Marko Boshnakov (Марко Бошнаков; 1878 – 1908) was a Bulgarian anarchist, participant in the Macedonian revolutionary movement and a member of the Gemidziite.

== Biography ==
Boshnakov was born in 1878 in Ohrid, Manastir Vilayet, Ottoman Macedonia. Later he became a member of Gemidziite while studying in the Bulgarian Men's High School of Thessaloniki and participated in the Thessaloniki assassinations.

He rented a shop on the opposite side of the Ottoman Bank in Thessaloniki, since there are foundations he dug a tunnel to the bank and he placed there dynamite. Later in that shop Jordan Popjordanov burned the fuze and bombed the Ottoman Bank. He is one of four Gemidzhii (Pavel Shatev, Georgi Bogdanov and Milan Arsov) who were arrested and brought before a special court.

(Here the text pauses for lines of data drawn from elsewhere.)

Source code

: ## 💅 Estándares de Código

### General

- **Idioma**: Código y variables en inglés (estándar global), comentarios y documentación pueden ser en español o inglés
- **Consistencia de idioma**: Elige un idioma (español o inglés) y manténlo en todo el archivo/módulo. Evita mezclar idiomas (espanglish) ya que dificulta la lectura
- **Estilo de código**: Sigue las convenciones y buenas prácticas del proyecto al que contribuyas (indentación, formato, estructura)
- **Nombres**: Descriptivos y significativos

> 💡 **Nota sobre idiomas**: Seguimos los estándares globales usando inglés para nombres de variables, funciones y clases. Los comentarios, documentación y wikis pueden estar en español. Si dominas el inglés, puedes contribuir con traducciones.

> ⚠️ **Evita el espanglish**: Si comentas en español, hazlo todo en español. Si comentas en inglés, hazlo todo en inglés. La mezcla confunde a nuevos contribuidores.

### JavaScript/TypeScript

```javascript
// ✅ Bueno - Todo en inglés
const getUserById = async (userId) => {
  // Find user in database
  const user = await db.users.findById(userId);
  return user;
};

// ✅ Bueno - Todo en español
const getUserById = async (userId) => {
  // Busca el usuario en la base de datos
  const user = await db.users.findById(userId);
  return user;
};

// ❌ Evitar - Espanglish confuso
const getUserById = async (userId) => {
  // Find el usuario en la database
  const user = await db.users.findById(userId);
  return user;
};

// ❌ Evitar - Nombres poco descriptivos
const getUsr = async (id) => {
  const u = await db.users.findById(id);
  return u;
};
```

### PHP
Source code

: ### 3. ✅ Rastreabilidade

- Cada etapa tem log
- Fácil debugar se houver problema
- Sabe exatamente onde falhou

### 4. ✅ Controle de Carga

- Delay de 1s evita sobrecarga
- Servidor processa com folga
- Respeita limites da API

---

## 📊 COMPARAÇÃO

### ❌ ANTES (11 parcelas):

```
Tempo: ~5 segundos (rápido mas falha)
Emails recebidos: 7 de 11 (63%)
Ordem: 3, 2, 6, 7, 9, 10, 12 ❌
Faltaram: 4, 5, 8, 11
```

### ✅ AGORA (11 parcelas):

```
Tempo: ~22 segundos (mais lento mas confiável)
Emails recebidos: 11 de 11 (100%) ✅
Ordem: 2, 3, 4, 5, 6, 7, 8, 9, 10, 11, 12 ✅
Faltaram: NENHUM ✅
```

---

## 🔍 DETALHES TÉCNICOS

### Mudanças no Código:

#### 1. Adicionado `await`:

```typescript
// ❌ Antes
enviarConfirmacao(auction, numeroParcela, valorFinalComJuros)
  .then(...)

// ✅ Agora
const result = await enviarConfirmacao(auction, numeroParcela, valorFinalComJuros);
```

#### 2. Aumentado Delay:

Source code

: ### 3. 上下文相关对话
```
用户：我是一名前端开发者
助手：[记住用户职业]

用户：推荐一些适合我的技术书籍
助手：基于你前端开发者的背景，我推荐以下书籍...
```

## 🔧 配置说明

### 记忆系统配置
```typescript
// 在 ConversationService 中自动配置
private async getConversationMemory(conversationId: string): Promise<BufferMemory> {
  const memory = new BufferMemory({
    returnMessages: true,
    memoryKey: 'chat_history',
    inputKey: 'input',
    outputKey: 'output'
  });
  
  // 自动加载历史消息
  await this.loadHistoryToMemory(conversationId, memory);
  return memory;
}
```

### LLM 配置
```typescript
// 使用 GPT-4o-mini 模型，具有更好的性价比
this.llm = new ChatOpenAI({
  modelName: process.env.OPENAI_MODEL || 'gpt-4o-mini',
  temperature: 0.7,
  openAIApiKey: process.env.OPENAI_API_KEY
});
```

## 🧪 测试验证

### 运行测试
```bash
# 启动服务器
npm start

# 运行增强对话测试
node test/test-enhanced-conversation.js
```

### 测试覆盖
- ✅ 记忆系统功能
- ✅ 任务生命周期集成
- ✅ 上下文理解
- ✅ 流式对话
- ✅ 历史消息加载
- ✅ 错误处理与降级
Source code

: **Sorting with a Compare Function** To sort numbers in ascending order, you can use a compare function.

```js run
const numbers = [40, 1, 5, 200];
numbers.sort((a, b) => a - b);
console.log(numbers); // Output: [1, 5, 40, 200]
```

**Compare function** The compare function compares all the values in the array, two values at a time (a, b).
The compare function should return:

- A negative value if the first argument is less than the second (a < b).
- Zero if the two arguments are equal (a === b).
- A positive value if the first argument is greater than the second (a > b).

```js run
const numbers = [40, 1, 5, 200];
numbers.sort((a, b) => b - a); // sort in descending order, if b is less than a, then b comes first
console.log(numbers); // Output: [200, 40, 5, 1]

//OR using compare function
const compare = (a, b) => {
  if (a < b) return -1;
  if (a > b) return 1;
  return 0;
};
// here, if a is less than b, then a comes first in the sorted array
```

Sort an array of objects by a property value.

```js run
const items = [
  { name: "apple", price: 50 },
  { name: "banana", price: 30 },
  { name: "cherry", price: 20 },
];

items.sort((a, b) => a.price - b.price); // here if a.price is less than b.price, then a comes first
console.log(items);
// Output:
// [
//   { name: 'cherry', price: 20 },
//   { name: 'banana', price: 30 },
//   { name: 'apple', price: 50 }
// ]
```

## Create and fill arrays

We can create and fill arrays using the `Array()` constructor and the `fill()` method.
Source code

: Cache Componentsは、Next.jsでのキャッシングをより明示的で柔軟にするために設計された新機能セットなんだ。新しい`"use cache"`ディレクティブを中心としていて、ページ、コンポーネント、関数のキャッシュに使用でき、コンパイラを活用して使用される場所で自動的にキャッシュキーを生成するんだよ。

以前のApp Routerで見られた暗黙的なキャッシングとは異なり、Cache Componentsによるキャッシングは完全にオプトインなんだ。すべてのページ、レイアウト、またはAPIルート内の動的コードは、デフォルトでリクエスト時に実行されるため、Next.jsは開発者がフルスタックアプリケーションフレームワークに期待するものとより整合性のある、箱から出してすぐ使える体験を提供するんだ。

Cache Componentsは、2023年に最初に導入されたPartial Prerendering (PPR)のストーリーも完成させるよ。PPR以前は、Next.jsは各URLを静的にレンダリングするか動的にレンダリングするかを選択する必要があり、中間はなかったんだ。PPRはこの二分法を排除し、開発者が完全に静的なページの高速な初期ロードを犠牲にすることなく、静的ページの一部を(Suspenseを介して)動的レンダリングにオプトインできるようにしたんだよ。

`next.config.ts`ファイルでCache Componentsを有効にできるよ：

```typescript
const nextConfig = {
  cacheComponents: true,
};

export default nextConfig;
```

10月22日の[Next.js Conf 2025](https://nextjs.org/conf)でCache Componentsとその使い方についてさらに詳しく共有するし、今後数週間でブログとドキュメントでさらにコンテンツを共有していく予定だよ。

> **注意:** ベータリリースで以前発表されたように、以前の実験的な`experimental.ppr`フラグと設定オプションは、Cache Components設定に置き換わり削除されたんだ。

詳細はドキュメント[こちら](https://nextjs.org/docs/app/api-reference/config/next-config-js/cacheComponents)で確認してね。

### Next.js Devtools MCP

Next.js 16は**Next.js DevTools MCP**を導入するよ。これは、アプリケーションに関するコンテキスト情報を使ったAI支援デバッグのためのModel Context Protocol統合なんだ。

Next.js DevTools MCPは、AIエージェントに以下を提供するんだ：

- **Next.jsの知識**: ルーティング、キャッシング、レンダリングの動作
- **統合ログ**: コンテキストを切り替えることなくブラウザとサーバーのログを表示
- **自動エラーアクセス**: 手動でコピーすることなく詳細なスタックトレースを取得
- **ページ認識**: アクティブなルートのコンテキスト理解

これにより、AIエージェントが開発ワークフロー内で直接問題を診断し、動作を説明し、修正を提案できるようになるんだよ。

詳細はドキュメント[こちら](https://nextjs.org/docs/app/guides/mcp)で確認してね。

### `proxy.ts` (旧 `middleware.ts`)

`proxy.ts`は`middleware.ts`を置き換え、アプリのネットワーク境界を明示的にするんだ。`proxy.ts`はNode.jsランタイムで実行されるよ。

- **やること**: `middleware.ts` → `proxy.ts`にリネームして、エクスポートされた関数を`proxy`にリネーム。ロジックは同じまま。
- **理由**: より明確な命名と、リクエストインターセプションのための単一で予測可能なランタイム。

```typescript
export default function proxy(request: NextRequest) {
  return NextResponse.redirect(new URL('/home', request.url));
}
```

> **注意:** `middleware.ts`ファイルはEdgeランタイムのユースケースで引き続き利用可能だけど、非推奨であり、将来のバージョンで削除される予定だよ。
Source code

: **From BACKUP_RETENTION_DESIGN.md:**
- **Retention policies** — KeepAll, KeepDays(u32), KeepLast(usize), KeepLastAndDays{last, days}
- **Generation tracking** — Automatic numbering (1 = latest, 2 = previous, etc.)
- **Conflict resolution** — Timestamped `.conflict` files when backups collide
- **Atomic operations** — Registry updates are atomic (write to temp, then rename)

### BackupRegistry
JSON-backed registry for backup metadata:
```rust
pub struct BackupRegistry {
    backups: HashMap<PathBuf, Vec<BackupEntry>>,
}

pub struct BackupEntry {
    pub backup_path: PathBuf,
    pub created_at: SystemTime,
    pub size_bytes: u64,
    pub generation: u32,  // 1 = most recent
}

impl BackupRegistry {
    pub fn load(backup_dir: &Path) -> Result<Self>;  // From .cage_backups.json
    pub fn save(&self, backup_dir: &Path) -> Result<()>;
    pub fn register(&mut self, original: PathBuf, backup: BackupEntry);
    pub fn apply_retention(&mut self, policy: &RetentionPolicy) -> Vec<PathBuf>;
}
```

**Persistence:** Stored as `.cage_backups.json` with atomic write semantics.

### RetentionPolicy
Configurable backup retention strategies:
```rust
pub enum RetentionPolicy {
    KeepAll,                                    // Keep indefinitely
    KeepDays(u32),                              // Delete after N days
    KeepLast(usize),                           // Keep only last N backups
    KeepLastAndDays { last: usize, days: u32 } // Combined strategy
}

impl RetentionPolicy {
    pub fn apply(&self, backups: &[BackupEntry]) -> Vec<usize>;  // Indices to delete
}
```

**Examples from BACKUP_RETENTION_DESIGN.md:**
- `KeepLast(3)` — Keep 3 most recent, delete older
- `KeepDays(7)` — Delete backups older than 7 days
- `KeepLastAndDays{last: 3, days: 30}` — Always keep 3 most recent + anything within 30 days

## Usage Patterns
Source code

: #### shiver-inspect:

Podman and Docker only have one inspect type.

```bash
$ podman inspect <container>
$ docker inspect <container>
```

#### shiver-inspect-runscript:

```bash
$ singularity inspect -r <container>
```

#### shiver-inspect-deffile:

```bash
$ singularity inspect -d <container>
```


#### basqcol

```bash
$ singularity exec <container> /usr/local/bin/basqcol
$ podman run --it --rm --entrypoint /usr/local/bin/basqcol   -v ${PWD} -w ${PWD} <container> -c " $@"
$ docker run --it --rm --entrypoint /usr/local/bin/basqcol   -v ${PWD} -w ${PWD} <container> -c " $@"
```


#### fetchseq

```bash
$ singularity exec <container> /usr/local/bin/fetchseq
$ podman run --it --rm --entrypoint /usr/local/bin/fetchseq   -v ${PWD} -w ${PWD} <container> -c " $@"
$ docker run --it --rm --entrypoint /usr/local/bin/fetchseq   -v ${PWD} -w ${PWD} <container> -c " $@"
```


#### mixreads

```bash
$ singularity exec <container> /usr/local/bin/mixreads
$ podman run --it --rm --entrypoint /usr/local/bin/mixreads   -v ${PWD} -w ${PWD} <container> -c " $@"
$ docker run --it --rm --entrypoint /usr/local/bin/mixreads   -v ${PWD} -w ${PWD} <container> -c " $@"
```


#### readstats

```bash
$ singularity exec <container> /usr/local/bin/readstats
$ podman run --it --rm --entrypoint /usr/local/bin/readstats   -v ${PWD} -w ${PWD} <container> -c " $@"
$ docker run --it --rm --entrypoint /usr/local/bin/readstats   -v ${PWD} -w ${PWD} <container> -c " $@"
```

All four were sentenced to death but his sentence was later commuted to life imprisonment. Marko Boshnakov died on 15 February 1908, in the Libyan province Fezzan. His skull was returned to Macedonia by Satev and Bogdanov. The remains of his skull were placed in a decorative wooden catafalque and buried in the cemetery in the church Sv. Virgin Perivlepta.